Print each line from the start of the records below up through the line where "ocurrió, pero que sin embargo, ha causado" is found, exactly as given.

[RECORD EXTRACTS — start]

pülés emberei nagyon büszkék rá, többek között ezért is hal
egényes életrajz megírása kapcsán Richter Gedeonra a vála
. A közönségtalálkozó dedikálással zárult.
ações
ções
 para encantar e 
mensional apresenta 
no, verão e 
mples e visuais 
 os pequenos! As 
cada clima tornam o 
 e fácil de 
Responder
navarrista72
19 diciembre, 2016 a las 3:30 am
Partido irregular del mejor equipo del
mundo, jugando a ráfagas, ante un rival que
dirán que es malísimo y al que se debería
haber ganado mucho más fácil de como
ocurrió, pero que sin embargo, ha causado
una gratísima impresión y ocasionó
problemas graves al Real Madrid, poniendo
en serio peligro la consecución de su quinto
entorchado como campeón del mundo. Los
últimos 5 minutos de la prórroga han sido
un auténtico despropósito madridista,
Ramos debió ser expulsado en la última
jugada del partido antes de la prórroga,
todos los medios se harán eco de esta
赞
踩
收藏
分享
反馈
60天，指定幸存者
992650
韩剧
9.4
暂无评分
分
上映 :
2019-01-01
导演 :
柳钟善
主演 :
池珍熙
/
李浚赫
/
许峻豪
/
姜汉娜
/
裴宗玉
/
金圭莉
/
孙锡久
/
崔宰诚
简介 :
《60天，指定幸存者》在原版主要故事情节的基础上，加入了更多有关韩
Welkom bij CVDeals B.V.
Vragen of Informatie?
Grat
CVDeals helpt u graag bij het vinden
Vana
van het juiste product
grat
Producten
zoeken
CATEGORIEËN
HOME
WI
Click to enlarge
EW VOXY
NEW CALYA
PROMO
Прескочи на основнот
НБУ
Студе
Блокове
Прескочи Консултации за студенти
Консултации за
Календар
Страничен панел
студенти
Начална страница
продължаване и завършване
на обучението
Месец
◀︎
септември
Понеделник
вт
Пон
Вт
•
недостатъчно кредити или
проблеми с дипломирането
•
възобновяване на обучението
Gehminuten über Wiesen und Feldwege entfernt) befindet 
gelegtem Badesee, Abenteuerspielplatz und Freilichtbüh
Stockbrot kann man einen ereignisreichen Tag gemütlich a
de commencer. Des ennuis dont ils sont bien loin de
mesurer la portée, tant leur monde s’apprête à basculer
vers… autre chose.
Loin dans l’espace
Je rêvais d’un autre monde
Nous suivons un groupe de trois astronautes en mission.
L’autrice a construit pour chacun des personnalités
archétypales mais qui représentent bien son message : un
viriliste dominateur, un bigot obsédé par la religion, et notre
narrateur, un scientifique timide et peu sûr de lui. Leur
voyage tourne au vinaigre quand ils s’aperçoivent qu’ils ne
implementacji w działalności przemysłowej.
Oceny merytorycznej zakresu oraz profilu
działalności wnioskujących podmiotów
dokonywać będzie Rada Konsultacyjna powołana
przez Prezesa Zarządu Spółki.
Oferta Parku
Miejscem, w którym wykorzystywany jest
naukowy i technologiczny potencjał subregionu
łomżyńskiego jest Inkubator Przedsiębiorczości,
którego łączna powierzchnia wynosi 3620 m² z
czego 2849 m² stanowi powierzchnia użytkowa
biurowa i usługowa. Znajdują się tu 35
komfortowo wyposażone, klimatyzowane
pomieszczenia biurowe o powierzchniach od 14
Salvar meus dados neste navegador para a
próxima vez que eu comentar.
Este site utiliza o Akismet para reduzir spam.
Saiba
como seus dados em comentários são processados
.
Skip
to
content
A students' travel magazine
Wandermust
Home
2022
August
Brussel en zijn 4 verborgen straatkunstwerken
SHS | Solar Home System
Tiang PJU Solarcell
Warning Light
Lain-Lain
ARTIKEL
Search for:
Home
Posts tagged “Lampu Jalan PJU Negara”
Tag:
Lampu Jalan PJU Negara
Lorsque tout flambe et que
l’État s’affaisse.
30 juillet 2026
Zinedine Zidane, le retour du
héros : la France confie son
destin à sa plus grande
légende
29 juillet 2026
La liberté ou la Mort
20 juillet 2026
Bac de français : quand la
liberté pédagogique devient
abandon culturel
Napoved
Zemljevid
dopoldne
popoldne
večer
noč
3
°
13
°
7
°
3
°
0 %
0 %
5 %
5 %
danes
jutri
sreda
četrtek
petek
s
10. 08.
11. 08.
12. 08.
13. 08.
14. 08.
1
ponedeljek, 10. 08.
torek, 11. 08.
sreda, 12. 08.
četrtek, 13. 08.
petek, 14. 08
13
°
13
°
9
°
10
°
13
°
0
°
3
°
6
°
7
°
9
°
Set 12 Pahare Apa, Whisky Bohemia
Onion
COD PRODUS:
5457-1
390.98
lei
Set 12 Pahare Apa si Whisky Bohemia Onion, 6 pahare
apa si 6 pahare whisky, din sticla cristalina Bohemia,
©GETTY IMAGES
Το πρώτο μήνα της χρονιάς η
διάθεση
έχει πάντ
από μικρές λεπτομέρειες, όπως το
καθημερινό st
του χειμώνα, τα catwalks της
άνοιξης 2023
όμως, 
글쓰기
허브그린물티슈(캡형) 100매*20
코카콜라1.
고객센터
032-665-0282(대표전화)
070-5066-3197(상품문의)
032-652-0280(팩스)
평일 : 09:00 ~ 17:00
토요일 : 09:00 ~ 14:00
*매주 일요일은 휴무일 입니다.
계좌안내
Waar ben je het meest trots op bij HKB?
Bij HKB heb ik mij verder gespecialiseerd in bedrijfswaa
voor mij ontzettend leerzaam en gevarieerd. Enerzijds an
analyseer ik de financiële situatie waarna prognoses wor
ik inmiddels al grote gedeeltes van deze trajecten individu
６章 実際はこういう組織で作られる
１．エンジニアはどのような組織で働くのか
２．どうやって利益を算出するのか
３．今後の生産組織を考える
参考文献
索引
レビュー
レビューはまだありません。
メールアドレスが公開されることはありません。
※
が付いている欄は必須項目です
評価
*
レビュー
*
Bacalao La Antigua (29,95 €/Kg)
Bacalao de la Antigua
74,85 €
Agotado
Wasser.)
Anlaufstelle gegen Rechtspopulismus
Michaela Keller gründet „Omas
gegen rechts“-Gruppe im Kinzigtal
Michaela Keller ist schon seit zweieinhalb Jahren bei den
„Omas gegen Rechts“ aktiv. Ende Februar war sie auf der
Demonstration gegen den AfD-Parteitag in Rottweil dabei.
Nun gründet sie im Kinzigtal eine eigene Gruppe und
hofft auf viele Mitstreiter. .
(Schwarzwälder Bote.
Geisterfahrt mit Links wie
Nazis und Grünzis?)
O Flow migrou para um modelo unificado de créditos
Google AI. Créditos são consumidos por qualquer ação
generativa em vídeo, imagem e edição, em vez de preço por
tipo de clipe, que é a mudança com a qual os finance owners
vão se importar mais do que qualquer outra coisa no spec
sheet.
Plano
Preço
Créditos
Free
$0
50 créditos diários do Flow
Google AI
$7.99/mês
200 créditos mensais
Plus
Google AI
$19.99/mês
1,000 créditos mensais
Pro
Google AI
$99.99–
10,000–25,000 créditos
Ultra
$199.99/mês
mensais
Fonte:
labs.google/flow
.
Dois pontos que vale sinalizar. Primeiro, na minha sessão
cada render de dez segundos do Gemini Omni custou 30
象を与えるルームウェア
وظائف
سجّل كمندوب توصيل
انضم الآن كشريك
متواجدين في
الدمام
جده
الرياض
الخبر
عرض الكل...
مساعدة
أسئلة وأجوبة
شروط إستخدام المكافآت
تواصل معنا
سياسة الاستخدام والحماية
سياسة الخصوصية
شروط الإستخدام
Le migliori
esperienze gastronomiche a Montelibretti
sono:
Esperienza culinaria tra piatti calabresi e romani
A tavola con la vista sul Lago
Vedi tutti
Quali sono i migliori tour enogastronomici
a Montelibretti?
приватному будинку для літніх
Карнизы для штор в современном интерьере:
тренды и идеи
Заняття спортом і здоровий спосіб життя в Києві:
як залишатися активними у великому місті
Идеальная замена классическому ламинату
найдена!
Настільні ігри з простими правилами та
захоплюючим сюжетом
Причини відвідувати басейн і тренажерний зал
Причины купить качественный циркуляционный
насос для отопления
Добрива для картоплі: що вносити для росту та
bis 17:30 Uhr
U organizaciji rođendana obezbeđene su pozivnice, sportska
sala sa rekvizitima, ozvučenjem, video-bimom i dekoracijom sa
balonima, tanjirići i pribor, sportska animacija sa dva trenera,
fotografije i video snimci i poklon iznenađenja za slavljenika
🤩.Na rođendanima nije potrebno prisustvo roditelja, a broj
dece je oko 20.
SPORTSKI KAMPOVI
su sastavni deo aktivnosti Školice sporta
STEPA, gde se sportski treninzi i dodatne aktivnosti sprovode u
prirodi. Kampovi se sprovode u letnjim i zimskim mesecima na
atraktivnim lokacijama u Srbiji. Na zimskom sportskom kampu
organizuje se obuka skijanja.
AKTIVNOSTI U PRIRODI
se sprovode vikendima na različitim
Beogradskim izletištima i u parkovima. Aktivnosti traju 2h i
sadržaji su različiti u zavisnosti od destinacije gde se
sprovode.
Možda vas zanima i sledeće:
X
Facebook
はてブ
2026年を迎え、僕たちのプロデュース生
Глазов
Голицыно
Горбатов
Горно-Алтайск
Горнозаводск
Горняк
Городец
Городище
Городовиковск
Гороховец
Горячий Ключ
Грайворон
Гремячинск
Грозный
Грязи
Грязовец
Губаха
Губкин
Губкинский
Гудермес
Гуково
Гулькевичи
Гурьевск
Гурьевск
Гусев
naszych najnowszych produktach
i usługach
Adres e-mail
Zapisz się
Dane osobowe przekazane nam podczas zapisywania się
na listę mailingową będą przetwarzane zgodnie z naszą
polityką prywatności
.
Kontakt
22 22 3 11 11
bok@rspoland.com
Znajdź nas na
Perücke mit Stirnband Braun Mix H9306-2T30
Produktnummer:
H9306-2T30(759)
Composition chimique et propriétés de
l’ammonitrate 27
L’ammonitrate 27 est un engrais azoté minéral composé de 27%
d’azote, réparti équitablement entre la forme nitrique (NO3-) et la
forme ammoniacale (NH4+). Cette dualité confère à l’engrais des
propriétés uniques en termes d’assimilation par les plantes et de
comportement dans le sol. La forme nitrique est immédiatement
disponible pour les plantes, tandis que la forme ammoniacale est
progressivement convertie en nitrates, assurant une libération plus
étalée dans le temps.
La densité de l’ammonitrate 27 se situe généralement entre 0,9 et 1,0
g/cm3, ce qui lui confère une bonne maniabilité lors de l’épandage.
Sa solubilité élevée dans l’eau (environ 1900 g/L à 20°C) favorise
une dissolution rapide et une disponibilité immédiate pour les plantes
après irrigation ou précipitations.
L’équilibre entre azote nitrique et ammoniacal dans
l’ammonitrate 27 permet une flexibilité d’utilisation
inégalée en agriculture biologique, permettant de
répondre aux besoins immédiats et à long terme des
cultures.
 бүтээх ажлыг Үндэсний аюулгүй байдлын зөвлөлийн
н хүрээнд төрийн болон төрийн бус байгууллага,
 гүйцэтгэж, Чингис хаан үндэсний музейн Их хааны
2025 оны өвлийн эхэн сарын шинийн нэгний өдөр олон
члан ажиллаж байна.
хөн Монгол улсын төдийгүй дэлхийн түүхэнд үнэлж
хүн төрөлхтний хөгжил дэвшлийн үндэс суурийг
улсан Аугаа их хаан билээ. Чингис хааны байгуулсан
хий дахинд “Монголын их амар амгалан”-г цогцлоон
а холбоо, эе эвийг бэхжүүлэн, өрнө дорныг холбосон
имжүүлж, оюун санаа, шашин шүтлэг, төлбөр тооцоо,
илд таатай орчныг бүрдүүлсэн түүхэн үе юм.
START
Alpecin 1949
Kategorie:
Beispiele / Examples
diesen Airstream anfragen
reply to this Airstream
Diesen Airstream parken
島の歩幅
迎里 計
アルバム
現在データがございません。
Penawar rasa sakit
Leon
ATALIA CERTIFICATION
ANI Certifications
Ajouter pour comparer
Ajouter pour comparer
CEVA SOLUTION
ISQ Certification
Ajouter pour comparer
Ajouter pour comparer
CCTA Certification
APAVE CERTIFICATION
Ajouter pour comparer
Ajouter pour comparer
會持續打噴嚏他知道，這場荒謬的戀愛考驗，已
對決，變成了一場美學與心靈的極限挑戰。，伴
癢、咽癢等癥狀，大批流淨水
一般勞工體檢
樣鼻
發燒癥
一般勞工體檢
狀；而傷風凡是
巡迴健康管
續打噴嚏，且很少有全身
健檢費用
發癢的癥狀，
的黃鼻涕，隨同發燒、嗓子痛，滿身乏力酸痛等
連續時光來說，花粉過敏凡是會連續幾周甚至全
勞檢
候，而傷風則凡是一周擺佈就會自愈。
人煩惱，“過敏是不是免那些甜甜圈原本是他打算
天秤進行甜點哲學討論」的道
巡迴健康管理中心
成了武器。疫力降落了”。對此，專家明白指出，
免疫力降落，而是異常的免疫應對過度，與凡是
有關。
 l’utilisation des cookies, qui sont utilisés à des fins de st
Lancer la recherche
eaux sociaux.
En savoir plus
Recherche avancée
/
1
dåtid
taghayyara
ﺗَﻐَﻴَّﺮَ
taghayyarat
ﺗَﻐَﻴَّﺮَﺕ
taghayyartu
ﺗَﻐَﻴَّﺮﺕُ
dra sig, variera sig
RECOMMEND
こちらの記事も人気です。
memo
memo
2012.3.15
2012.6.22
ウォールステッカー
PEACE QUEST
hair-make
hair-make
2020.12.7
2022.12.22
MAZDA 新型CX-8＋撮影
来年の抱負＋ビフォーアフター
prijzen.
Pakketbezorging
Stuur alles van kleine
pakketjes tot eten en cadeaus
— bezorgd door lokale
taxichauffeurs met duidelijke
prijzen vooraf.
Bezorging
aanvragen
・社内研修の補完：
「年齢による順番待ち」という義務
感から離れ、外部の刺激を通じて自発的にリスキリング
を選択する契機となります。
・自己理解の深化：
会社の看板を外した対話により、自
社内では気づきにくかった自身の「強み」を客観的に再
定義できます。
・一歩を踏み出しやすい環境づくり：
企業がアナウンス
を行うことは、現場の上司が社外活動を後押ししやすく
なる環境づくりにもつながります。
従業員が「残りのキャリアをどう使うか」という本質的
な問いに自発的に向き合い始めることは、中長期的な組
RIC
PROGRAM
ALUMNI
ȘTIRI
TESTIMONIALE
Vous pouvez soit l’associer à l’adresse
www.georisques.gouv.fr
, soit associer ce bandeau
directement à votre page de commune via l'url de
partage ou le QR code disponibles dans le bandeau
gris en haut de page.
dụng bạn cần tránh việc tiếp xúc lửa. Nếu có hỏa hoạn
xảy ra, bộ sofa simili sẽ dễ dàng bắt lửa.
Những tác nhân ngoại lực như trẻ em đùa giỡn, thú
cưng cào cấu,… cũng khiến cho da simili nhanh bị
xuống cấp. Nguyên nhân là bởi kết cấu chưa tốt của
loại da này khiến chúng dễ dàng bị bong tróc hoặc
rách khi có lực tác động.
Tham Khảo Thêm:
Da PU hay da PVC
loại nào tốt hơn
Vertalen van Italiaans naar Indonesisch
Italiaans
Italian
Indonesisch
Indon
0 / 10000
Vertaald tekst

[RECORD EXTRACTS — finish]

RESULT
pülés emberei nagyon büszkék rá, többek között ezért is hal
egényes életrajz megírása kapcsán Richter Gedeonra a vála
. A közönségtalálkozó dedikálással zárult.
ações
ções
 para encantar e 
mensional apresenta 
no, verão e 
mples e visuais 
 os pequenos! As 
cada clima tornam o 
 e fácil de 
Responder
navarrista72
19 diciembre, 2016 a las 3:30 am
Partido irregular del mejor equipo del
mundo, jugando a ráfagas, ante un rival que
dirán que es malísimo y al que se debería
haber ganado mucho más fácil de como
ocurrió, pero que sin embargo, ha causado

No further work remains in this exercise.